_Complete the following_
[1] Answer these questions from the thread on matrix invertibility, giving each answer on its own line marked with the same letter.
(a) In the opening question, what is a square matrix called when its row echelon form has a zero row?
(b) What does the first reply say nullity counts?
(c) In the Gauss-Jordan reply, which augmented matrix is written to find the inverse of $A$?
[2] In the matrix invertibility thread, reproduce the passage word for word, starting at "The process of" and ending at "space of A)".
--- Text segment Enclosed Below ---
Why is a matrix invertible when its row-echelon form has no zero row? If the row echelon form of a square matrix has no zero row, it is invertible. Otherwise, it is singular.
Why?
If the row echelon form has a zero row, in a linear system, it has either no solution or infinitely many solutions. So, is invertibility linked to having only one solution?
Is there a geometrical interpretation for my question?
 A: Excellent. Your request for a geometric interpretation shows me that you are on the right track in learning linear algebra! (Well, at least visualizing the standard 1-3 dimensions)
Consider the Reduced Row Echelon Form (RREF) of a matrix A, it concisely describes some of the subspace information associated with A.
The RREF tell us:


*

*rank : number of basis vectors in the column space/range

*nullity : number of basis vectors in the null space/kernel

*Invertibility/Linear independence : Whether the null space is trivial or not
The null space being trivial (i.e, consisting of only an appropriate null vector) implies that the column space of A occupies the entirety of it's dimension(equal to the column count of A) and that there is no linear combination of any vectors in it's range that reduce to 0 vector.
The process of matrix inversion is supposed to find a subspace which when multiplied with A gets projected to the appropriate identity matrix.
If there is any linear combination of columns of A that reduces to 0, then it cannot be reversed to map onto it's original linear combination, which means that the vector is nullified. (Mapped to the 0 vector). This is exactly what the rank of a matrix succinctly describes with mathematical beauty.

So, such linear vector combinations of non-invertible matrices are consumed by it's null space/kernel!

The exact same can be witnessed and verified on the column space and null space of the non-invertible matrix A' (which are incidentally, NOT coincidentally, the row space and left-null space of A)
A: Just think about the Gauss-Jordan method of finding the inverse. To find the inverse of a matrix $A$, that is , $A^{-1}$, we write the augmented matrix $[A; I]$ where $I$ is the unit matrix of the same order as $A$.
Just think what will happen when $\det A =0$. The elementary row operations performed produce one or more rows of zero at the bottom so that $A $ cannot be reduced to $I_n $. In fact, in this case, $A $ reduces to its normal form $\begin {bmatrix} I_r & 0\\ 0 & 0\end {bmatrix} $ since rank$_A  < n $.
Hope it helps.
--- End of Enclosed Text segment ---
--- Data extract Enclosed Below ---
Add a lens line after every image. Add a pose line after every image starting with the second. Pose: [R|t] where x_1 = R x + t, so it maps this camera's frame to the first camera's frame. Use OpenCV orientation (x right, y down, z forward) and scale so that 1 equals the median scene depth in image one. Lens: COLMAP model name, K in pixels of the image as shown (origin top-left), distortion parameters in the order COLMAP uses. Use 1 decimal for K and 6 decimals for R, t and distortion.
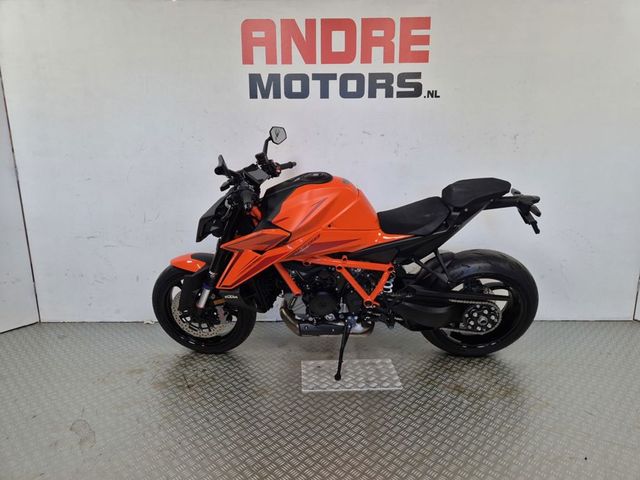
--- End of Enclosed Data extract ---
_Task-by-task solutions_
[1]
(a) Singular.
(b) The number of basis vectors in the null space/kernel.
(c) $[A; I]$, where $I$ is the unit matrix of the same order as $A$.

[2]
The process of matrix inversion is supposed to find a subspace which when multiplied with A gets projected to the appropriate identity matrix.
If there is any linear combination of columns of A that reduces to 0, then it cannot be reversed to map onto it's original linear combination, which means that the vector is nullified. (Mapped to the 0 vector). This is exactly what the rank of a matrix succinctly describes with mathematical beauty.

So, such linear vector combinations of non-invertible matrices are consumed by it's null space/kernel!

The exact same can be witnessed and verified on the column space and null space of the non-invertible matrix A' (which are incidentally, NOT coincidentally, the row space and left-null space of A)